The Gifts of the Spirit for Mothers
Since the day started, I’ve stepped on a Lego, an oddly shaped block, one 1980s vintage Fisher Price Little Person and a pet rock. The poor little person got chucked across the living room in a fit of quiet rage, his blue cap pinging every so satisfyingly off the front door frame. The other items fared much better, my foot getting the worst of our confrontations. I think I’d just had my fill of sharp object contact by the time my heel came down on that little plastic head.
I’m a homeschooling mom. Three kids – two of them old enough to be in school. The little guy is old enough to cling incessantly to my pants leg and beg to be held whilst simultaneously mouthing small, chokable objects. All three of them are my heart and soul, each with his or her own little room in that interior castle. On days like today when I’ve stepped on the last toy I can handle and my words of instruction have fallen on deaf ears and the toddler is biting the tips off the crayola markers (blue drool dripping down his chin), I remind myself that I never wanted to be in this place. I never wanted round the clock child rearing.

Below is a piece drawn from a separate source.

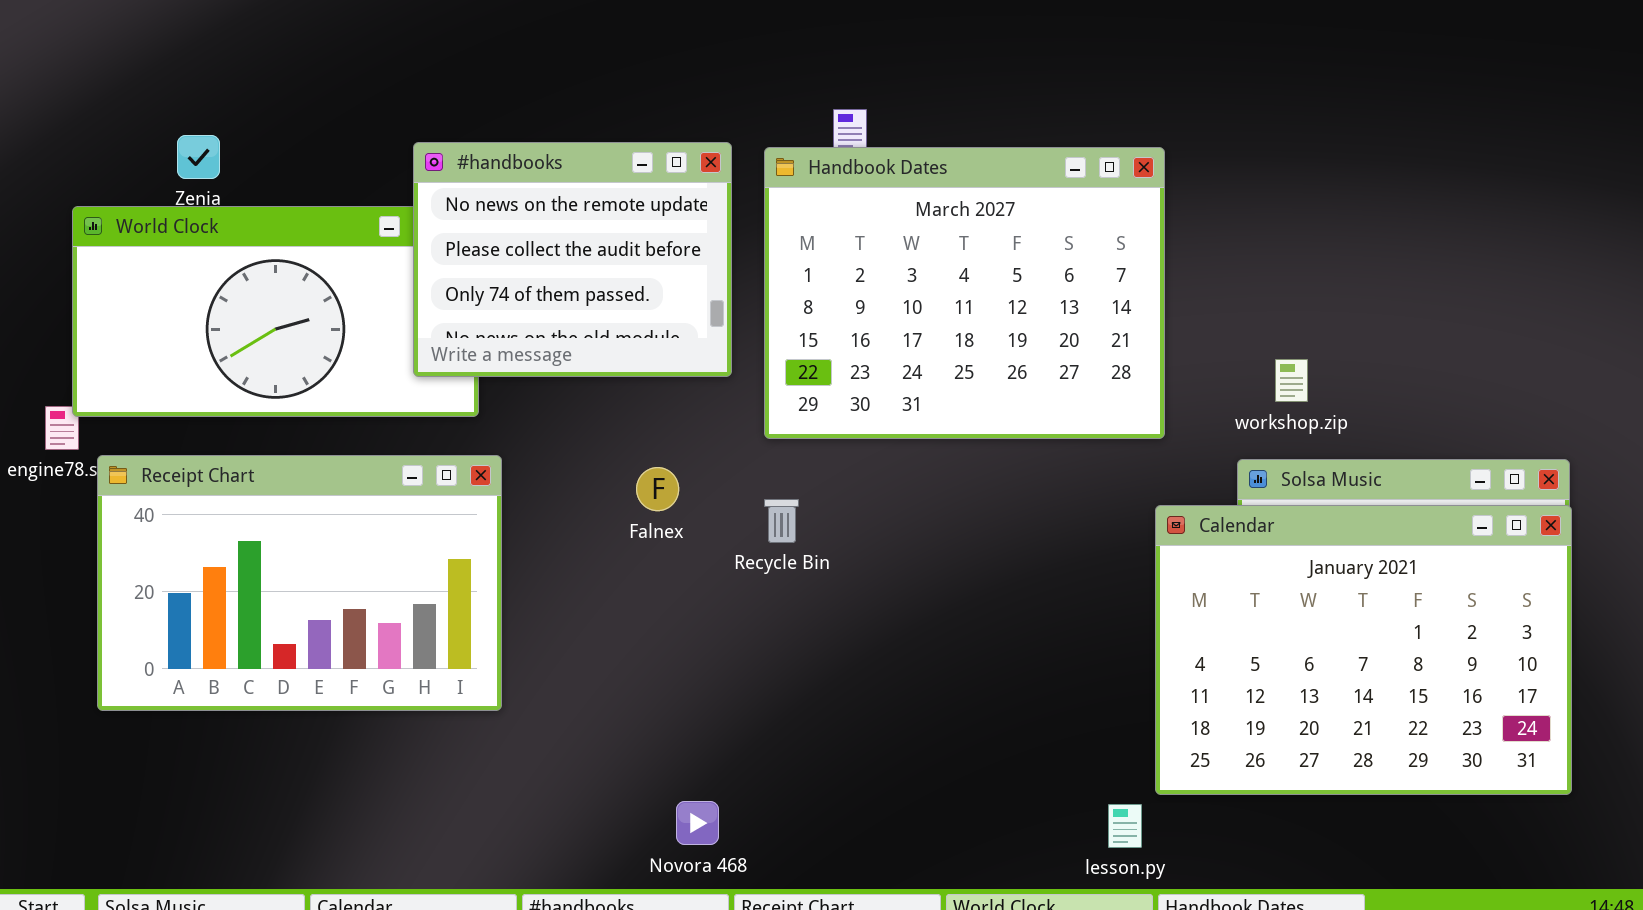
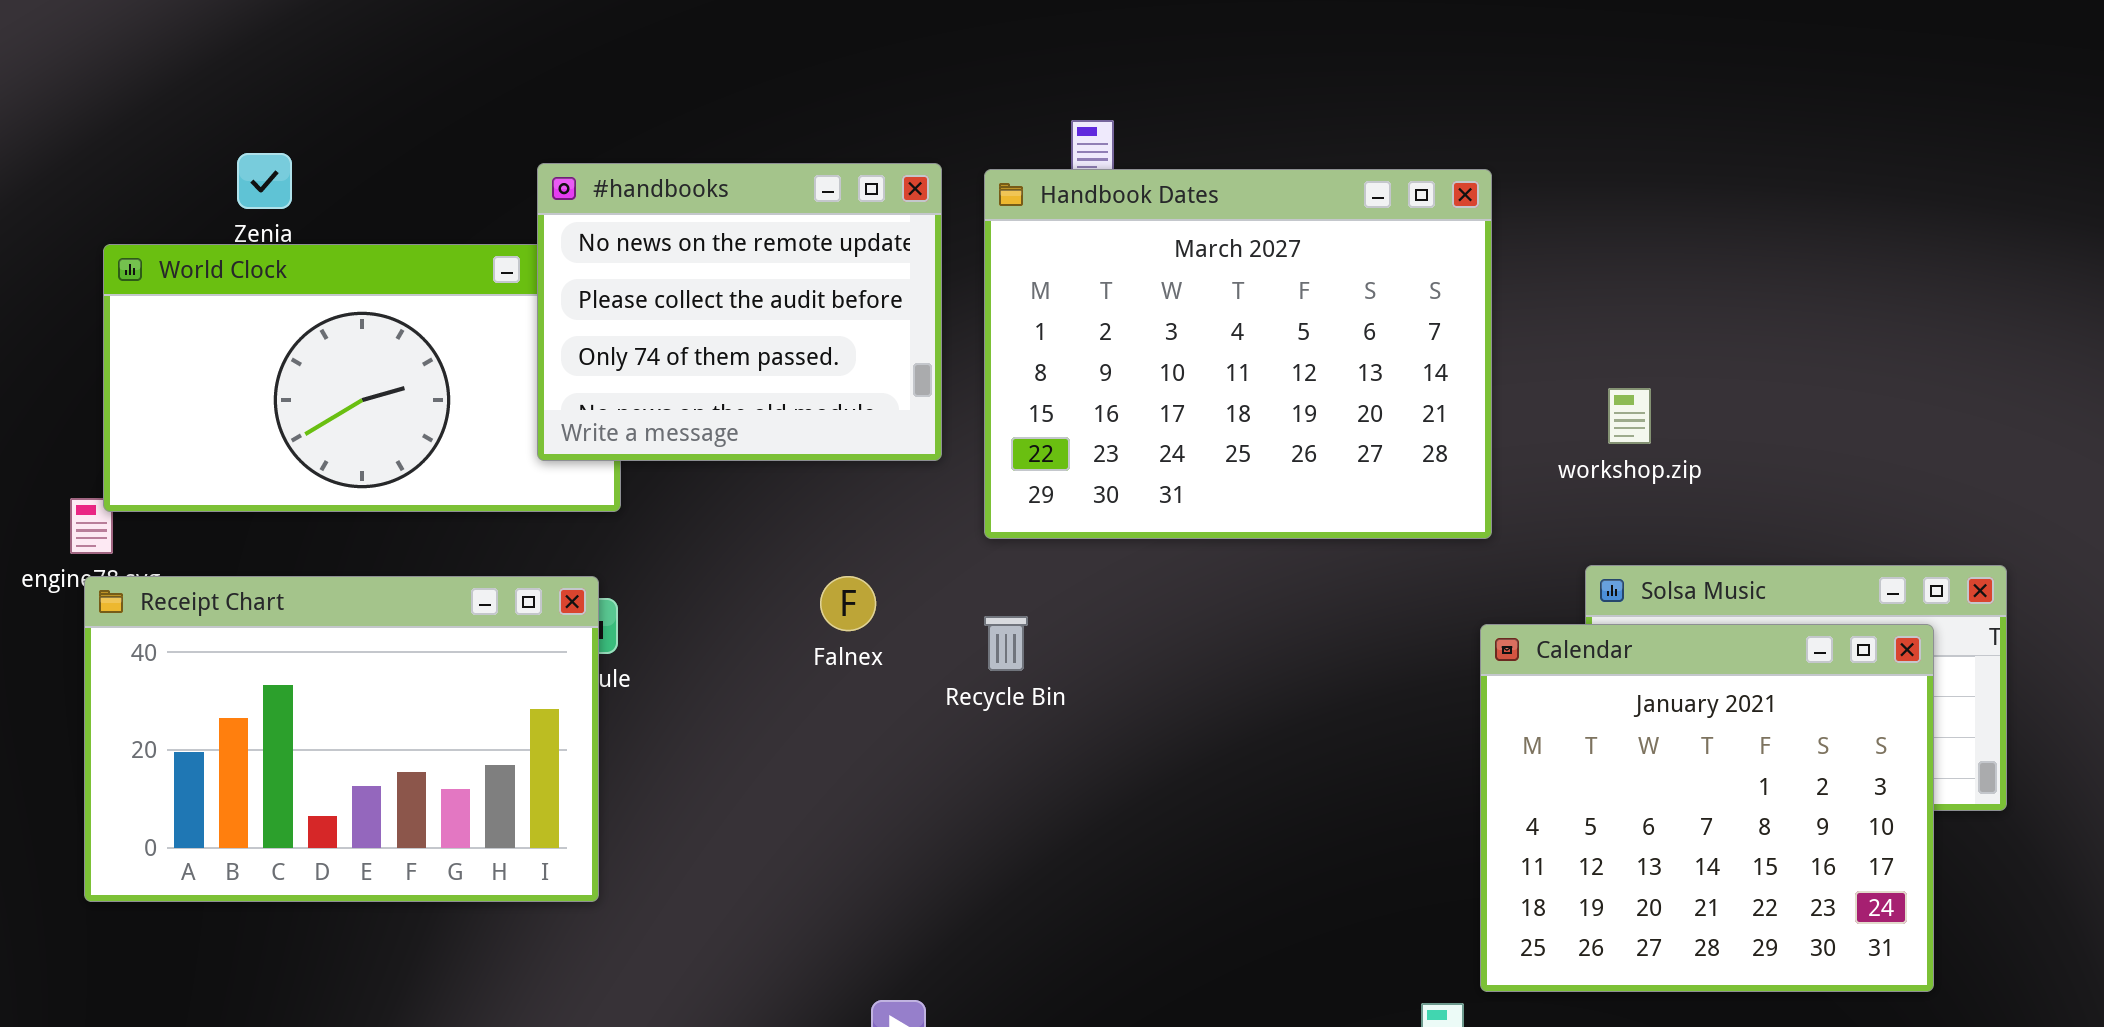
workshop.zip: [1275,359,1308,402] -> [1608,388,1651,444], moved
Receipt Chart: [97,455,502,711] -> [84,576,599,902], moved
Calendar: [1155,505,1572,795] -> [1480,624,1934,992], resized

I never wanted to teach little people to read, to count money, to add three digit numbers or make a diorama of a butterfly life cycle. I always wanted children, and I’m grateful we have the little bugs we’ve been gifted. But teach my own kids? I fought the call to the homeschool life harder than a Lego jamming my tender flesh. I was a high school English teacher, after all. What could I do with a one room schoolhouse of real little people?
And yet here I am. Thrust into this life of schoolbooks in every corner, math in every making-waffles-for-breakfast, critical thinking skill practice at every red light. I’m knee deep in well intentioned Jesse tree projects (forgotten), review week scrap book pages (set aside), and educational screen time options (preferred). Right now it feels like I’m surviving on the fumes of a whispered prayer: a desperate plea for Mother Mary’s guidance that I might be the mother my children need, the teacher they’ve always wanted. I may have even shared with my young pupils this morning that yes, some days I really dislike homeschooling.

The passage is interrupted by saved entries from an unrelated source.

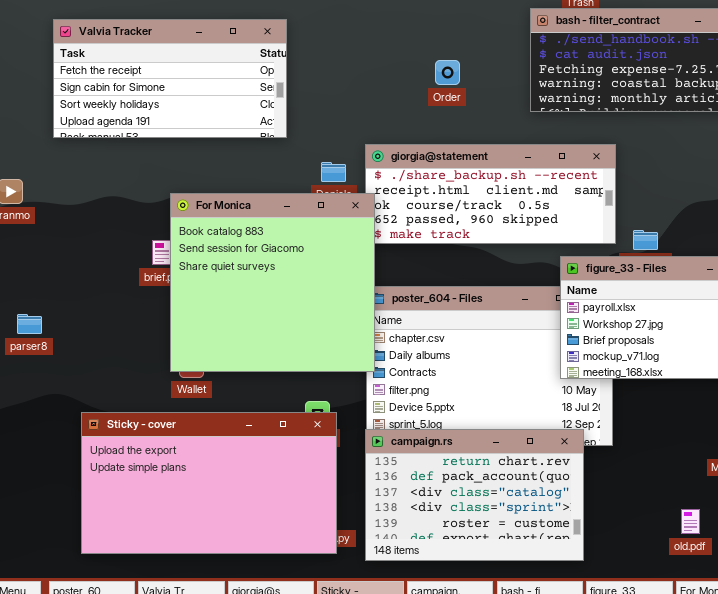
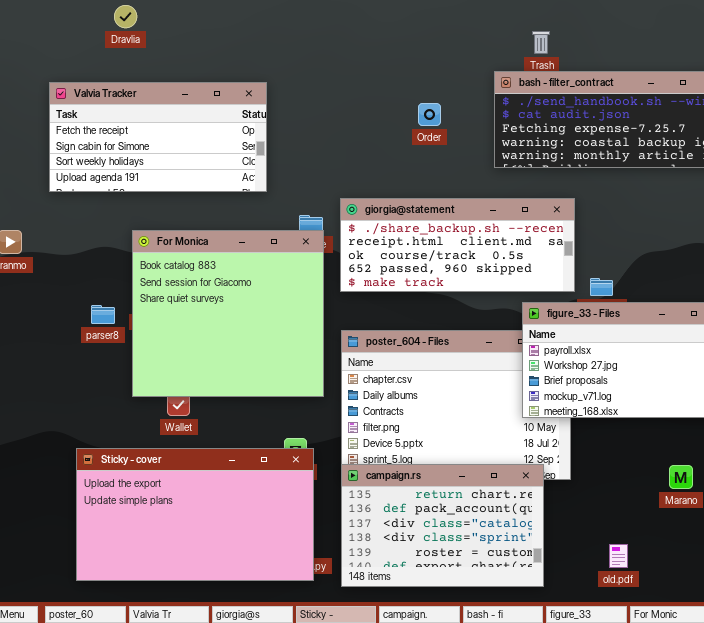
Order: [435,60,460,85] -> [418,103,441,126], moved
For Monica: [170,193,375,372] -> [132,230,324,397], moved
parser8: [17,314,42,334] -> [91,305,115,324], moved
old.pdf: [681,509,700,534] -> [609,544,628,568], moved

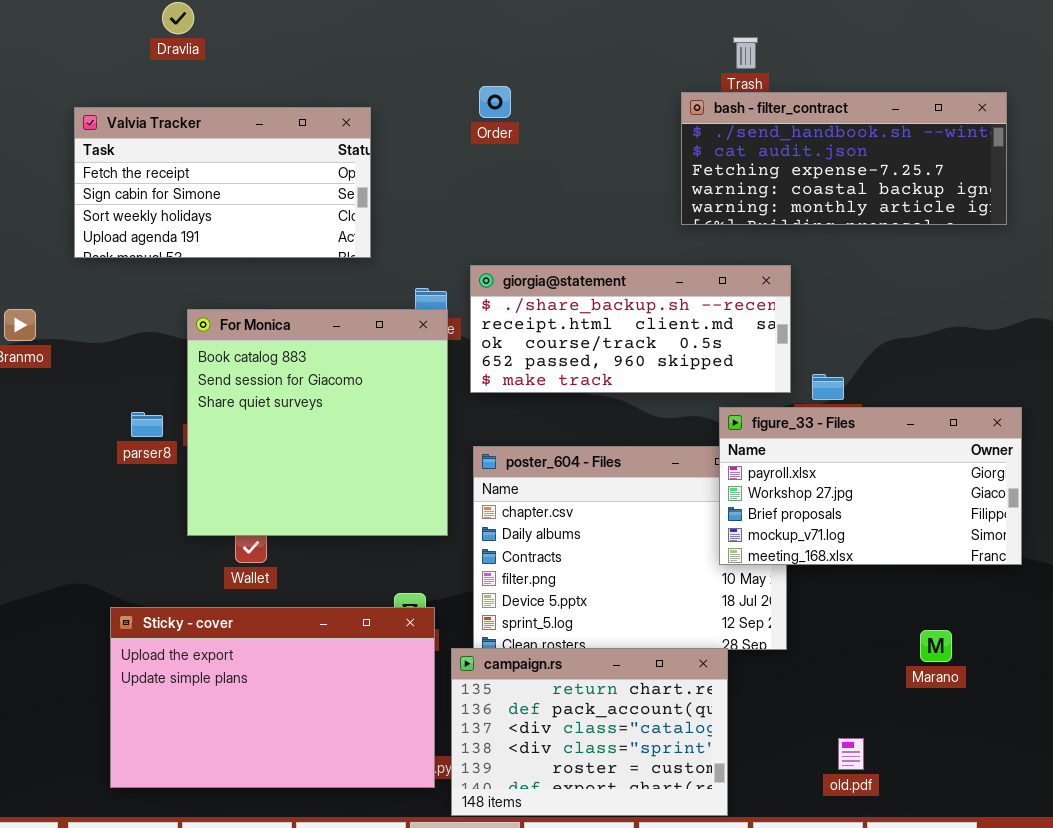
Order: [418,103,441,126] -> [479,86,511,118], moved
campaign.rs: [341,464,544,587] -> [451,648,728,816], moved

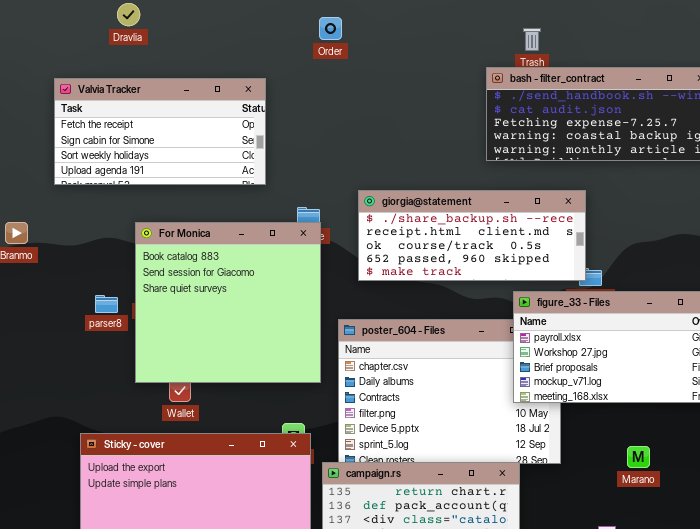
Order: [479,86,511,118] -> [319,17,342,40], moved
giorgia@statement: [470,265,791,393] -> [358,190,586,281], moved
Marano: [920,630,952,662] -> [627,446,650,468], moved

But the truth is, I don’t dislike homeschooling. I dislike the self doubt and fear that somehow I am not enough. That for my children, being at home all day with me is somehow detrimental to their social and thinking skills. That they will be behind their peers in math, science, reading and writing. That I could serve them so much better by going out and getting a job, eliminating our financial concerns and saving money for something like a trip to Disney. I know where these thoughts come from, arriving at my weakest moments when I am already tired and prone to negative self talk. Throw in a few well-placed toys and bare feet and you have a perfect storm of tantrum inducing frustration wherein one sets the best possible example of not taking a deep breath and counting to four (yes Daniel Tiger, I am listening to you).

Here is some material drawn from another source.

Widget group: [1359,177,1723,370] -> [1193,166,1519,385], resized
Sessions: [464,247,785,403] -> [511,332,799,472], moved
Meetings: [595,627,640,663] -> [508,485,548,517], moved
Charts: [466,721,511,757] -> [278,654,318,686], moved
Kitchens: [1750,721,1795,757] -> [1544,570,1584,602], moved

Through it all and by the grace of God, my children love me. They are learning, not just the regular subjects they’d get in school, but also the valuable lessons of giving unconditional love, offering true forgiveness and overcoming our biggest weaknesses. Perhaps they would have learned these things in school as well, but I am happier that they are learning them here at home, in a safe space sheltered from judgement and social anxiety. We have plenty of opportunities to play and learn with friends, from our classical Catholic hybrid curriculum, to our parish homeschool group and other classes and activities. So I guess the question becomes – how do I teach myself? Sometimes I fee like Elijiah, who said:
“I have been very zealous for the Lord, the God of hosts; for the sons of Israel have forsaken Your covenant, torn down Your altars and killed Your prophets with the sword. And I alone am left; and they seek my life, to take it away.” (1Kings 19:11)
Now granted, I’m only dealing with the education of children, and they certainly aren’t striking down prophets with their plastic lightsabers or coming after me (well, not usually, anyway). But when I feel like my world is crashing down around me and all I can hear is the sound and fury of my failures, it helps me to remember the next part of the story:
“[The Spirit of the Lord] said, “Go forth and stand on the mountain before the Lord.” And behold, the Lord was passing by! And a great and strong wind was rending the mountains and breaking in pieces the rocks before the Lord; but the Lord was not in the wind. And after the wind an earthquake, but the Lord was not in the earthquake. After the earthquake a fire, but the Lord was not in the fire; and after the fire a sound of a gentle blowing. When Elijah heard it, he wrapped his face in his mantle and went out and stood in the entrance of the cave. And behold, a voice came to him and said, “What are you doing here, Elijah?”(1 Kings 19-22)
What are you doing here, Ginny?
And the answer, of course, will always be learning to listen to His whispers in the wind.